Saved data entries
----

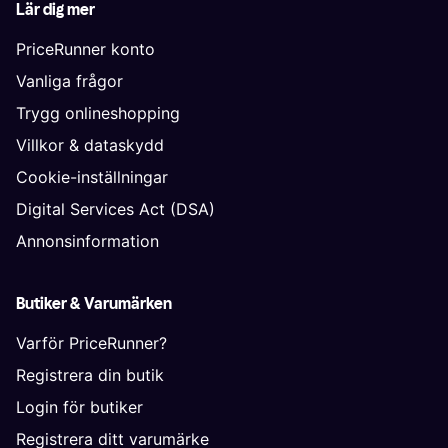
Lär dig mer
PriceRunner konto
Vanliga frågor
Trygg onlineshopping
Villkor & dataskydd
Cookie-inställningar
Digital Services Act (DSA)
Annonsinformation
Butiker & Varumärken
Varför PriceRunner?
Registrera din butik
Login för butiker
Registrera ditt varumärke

----

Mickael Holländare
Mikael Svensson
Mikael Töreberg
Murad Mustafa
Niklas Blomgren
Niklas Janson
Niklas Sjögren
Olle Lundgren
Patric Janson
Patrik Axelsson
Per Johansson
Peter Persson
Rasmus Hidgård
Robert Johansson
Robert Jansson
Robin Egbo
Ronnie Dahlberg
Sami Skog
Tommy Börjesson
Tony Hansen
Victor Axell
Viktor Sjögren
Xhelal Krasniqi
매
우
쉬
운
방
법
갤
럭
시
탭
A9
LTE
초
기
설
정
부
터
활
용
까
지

----

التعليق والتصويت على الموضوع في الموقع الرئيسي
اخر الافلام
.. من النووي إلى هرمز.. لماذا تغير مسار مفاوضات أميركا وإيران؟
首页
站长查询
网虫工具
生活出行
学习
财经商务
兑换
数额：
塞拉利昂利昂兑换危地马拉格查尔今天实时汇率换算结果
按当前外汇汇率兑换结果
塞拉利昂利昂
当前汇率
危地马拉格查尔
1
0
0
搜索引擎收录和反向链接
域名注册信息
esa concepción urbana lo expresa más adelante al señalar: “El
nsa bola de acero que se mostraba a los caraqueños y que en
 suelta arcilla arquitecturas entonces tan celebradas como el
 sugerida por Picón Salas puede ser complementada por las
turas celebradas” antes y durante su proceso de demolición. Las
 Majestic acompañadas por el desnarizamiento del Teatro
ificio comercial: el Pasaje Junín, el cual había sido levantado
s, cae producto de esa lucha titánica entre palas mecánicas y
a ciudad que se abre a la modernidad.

----

# Task details
From the records above, print only the lines between the one holding "Lär dig mer" and the one holding "Registrera ditt varumärke", inclusive, exactly as they stand.

# Completed task
Lär dig mer
PriceRunner konto
Vanliga frågor
Trygg onlineshopping
Villkor & dataskydd
Cookie-inställningar
Digital Services Act (DSA)
Annonsinformation
Butiker & Varumärken
Varför PriceRunner?
Registrera din butik
Login för butiker
Registrera ditt varumärke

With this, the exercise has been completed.